Pas facile de tenir le budget d'une ville centre. Les charges sont importantes, la moyenne des contribuables n'est pas riche, les besoins en investissements sont récurrents. Et tant les habitants de la commune que les centaines de milliers de personnes qui y travaillent, s'y détendent ou y font leurs achats ont envers la grande ville des attentes générales élevées.
Lausanne répond en tout point à cette description générique. Le budget 2018 présenté jeudi par la conseillère municipale Florence Germond, en charge des Finances de la Ville, traduit cette réalité. D'un côté un effort de maîtrise des charges, de l'autre des exigences de dépenses qui ne baissent pas. Au final, un équilibre de funambule mal assuré, puisque c'est tout de même le rouge qui s'impose (30 millions de déficit).
La Municipalité de la capitale vaudoise doit aussi assumer un héritage de décisions certes visionnaires, mais dont l'impact financier pèse lourd. Toutefois, blâmer ces développements (nouveau quartier, nouveau stade de football) serait faux. C'est d'abord le maintien et la modernisation des équipements – souterrains en particulier – qui grève le ménage lausannois.

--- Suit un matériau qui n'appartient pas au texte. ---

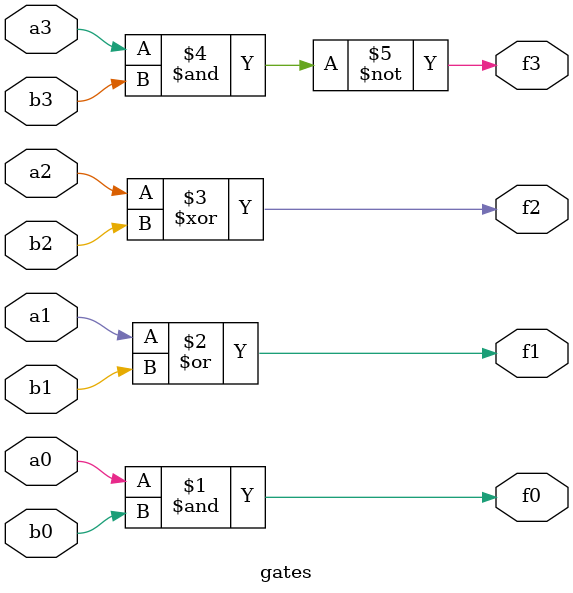
<source format=sv>
`timescale 1ns / 1ps
module gates(
	output logic f0, output logic f1, output logic f2, output logic f3,
	input logic a0, input logic b0, input logic a1, input logic b1,
	input logic a2, input logic b2, input logic a3, input logic b3
	);

	// Write code starting here ...
	assign f0 = a0 & b0;
	assign f1 = a1 | b1;
	assign f2 = a2 ^ b2;
	assign f3 = ~(a3 & b3);

endmodule

</source>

Tout cela est incontestable. Comme le creusement de la dette. Lausanne traîne une créance totale de 2,6 milliards de francs, soit 18'110 francs par habitant. C'est colossal. Et c'est malsain. Parce que cela peut obérer la capacité à solliciter de nouveaux crédits indispensables dans de bonnes conditions.
Problème, personne ne semble penser que c'en est un. Le sujet est relégué en marge par l'Exécutif de la Ville, et fait à peine sourciller les principales formations d'opposition. Le niveau extrêmement bas des taux d'intérêt renforce le sentiment, déjà naturel chez de nombreux politiciens, que la dette est un épouvantail, et qu'on peut très bien vivre avec. Les mêmes pourtant dénoncent les abus du petit crédit.
Sans nier la difficulté de la tâche, on aimerait donc voir se développer à Lausanne un plan précis pour réduire cette dépendance financière, cadeau empoisonné aux générations futures. Pas besoin de chercher loin pour demander des conseils: en dix ans, le Canton de Vaud a fait passer sa dette de 9 milliards à zéro. Une réussite qui est le fruit d'une volonté politique. A la gauche très majoritaire de s'emparer de ce dossier.